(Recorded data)
Start of Block
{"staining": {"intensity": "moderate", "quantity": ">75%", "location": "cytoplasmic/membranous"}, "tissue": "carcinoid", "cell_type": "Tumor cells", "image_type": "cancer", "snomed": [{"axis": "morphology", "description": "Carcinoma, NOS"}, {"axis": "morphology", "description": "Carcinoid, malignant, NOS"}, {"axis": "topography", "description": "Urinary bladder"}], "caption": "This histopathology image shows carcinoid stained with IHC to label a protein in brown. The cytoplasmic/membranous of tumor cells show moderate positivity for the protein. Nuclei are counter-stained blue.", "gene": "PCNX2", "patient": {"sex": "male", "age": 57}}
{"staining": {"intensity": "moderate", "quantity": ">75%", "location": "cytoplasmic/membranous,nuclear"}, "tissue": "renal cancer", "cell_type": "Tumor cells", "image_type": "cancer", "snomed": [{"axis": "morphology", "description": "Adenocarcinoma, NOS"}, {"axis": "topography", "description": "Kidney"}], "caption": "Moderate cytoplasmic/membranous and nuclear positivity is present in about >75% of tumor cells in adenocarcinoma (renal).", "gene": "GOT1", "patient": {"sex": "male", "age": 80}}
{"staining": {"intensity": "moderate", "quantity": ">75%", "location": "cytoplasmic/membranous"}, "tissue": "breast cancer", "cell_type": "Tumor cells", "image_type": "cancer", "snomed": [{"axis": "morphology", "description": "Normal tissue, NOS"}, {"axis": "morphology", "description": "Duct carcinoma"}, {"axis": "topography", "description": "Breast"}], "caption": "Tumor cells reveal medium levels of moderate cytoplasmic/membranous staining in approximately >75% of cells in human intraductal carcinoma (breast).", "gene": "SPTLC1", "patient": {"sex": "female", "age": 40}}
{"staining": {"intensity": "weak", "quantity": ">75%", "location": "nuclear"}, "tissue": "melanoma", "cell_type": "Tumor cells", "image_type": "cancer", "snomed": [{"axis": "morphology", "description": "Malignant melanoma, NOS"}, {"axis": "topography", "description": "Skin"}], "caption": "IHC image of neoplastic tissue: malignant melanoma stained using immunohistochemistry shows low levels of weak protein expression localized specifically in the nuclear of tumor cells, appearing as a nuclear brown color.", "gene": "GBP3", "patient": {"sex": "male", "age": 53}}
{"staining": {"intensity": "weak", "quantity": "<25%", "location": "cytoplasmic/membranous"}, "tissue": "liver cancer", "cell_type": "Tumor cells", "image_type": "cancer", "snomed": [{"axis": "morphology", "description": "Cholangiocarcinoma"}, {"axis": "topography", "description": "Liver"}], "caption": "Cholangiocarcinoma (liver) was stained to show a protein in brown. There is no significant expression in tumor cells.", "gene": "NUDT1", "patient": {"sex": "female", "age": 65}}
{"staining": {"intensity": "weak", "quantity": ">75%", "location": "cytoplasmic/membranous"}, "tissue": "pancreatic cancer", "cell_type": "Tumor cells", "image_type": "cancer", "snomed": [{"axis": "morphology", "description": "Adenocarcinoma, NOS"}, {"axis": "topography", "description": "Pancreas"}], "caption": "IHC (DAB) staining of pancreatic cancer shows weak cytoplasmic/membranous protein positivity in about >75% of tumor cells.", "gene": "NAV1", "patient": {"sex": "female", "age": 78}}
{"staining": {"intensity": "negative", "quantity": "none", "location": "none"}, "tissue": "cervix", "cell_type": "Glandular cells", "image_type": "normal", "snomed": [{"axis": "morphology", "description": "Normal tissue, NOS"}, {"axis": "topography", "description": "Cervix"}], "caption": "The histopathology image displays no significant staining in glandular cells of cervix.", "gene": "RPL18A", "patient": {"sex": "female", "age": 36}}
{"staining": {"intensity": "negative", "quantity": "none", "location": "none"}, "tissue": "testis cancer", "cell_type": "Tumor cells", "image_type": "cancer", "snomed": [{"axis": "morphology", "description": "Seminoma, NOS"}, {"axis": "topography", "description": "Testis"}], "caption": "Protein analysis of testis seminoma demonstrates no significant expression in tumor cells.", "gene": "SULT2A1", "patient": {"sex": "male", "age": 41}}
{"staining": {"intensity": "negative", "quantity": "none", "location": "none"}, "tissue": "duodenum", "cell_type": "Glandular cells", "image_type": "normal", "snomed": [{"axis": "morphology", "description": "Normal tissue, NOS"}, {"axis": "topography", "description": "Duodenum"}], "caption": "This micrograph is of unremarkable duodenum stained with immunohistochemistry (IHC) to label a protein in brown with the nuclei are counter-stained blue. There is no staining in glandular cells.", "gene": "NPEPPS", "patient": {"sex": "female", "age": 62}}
End of Block
• [WORK TO COMPLETE]: Go through the data above and repeat all of it exactly.

• [ANSWER FOR THE TASK]:
{"staining": {"intensity": "moderate", "quantity": ">75%", "location": "cytoplasmic/membranous"}, "tissue": "carcinoid", "cell_type": "Tumor cells", "image_type": "cancer", "snomed": [{"axis": "morphology", "description": "Carcinoma, NOS"}, {"axis": "morphology", "description": "Carcinoid, malignant, NOS"}, {"axis": "topography", "description": "Urinary bladder"}], "caption": "This histopathology image shows carcinoid stained with IHC to label a protein in brown. The cytoplasmic/membranous of tumor cells show moderate positivity for the protein. Nuclei are counter-stained blue.", "gene": "PCNX2", "patient": {"sex": "male", "age": 57}}
{"staining": {"intensity": "moderate", "quantity": ">75%", "location": "cytoplasmic/membranous,nuclear"}, "tissue": "renal cancer", "cell_type": "Tumor cells", "image_type": "cancer", "snomed": [{"axis": "morphology", "description": "Adenocarcinoma, NOS"}, {"axis": "topography", "description": "Kidney"}], "caption": "Moderate cytoplasmic/membranous and nuclear positivity is present in about >75% of tumor cells in adenocarcinoma (renal).", "gene": "GOT1", "patient": {"sex": "male", "age": 80}}
{"staining": {"intensity": "moderate", "quantity": ">75%", "location": "cytoplasmic/membranous"}, "tissue": "breast cancer", "cell_type": "Tumor cells", "image_type": "cancer", "snomed": [{"axis": "morphology", "description": "Normal tissue, NOS"}, {"axis": "morphology", "description": "Duct carcinoma"}, {"axis": "topography", "description": "Breast"}], "caption": "Tumor cells reveal medium levels of moderate cytoplasmic/membranous staining in approximately >75% of cells in human intraductal carcinoma (breast).", "gene": "SPTLC1", "patient": {"sex": "female", "age": 40}}
{"staining": {"intensity": "weak", "quantity": ">75%", "location": "nuclear"}, "tissue": "melanoma", "cell_type": "Tumor cells", "image_type": "cancer", "snomed": [{"axis": "morphology", "description": "Malignant melanoma, NOS"}, {"axis": "topography", "description": "Skin"}], "caption": "IHC image of neoplastic tissue: malignant melanoma stained using immunohistochemistry shows low levels of weak protein expression localized specifically in the nuclear of tumor cells, appearing as a nuclear brown color.", "gene": "GBP3", "patient": {"sex": "male", "age": 53}}
{"staining": {"intensity": "weak", "quantity": "<25%", "location": "cytoplasmic/membranous"}, "tissue": "liver cancer", "cell_type": "Tumor cells", "image_type": "cancer", "snomed": [{"axis": "morphology", "description": "Cholangiocarcinoma"}, {"axis": "topography", "description": "Liver"}], "caption": "Cholangiocarcinoma (liver) was stained to show a protein in brown. There is no significant expression in tumor cells.", "gene": "NUDT1", "patient": {"sex": "female", "age": 65}}
{"staining": {"intensity": "weak", "quantity": ">75%", "location": "cytoplasmic/membranous"}, "tissue": "pancreatic cancer", "cell_type": "Tumor cells", "image_type": "cancer", "snomed": [{"axis": "morphology", "description": "Adenocarcinoma, NOS"}, {"axis": "topography", "description": "Pancreas"}], "caption": "IHC (DAB) staining of pancreatic cancer shows weak cytoplasmic/membranous protein positivity in about >75% of tumor cells.", "gene": "NAV1", "patient": {"sex": "female", "age": 78}}
{"staining": {"intensity": "negative", "quantity": "none", "location": "none"}, "tissue": "cervix", "cell_type": "Glandular cells", "image_type": "normal", "snomed": [{"axis": "morphology", "description": "Normal tissue, NOS"}, {"axis": "topography", "description": "Cervix"}], "caption": "The histopathology image displays no significant staining in glandular cells of cervix.", "gene": "RPL18A", "patient": {"sex": "female", "age": 36}}
{"staining": {"intensity": "negative", "quantity": "none", "location": "none"}, "tissue": "testis cancer", "cell_type": "Tumor cells", "image_type": "cancer", "snomed": [{"axis": "morphology", "description": "Seminoma, NOS"}, {"axis": "topography", "description": "Testis"}], "caption": "Protein analysis of testis seminoma demonstrates no significant expression in tumor cells.", "gene": "SULT2A1", "patient": {"sex": "male", "age": 41}}
{"staining": {"intensity": "negative", "quantity": "none", "location": "none"}, "tissue": "duodenum", "cell_type": "Glandular cells", "image_type": "normal", "snomed": [{"axis": "morphology", "description": "Normal tissue, NOS"}, {"axis": "topography", "description": "Duodenum"}], "caption": "This micrograph is of unremarkable duodenum stained with immunohistochemistry (IHC) to label a protein in brown with the nuclei are counter-stained blue. There is no staining in glandular cells.", "gene": "NPEPPS", "patient": {"sex": "female", "age": 62}}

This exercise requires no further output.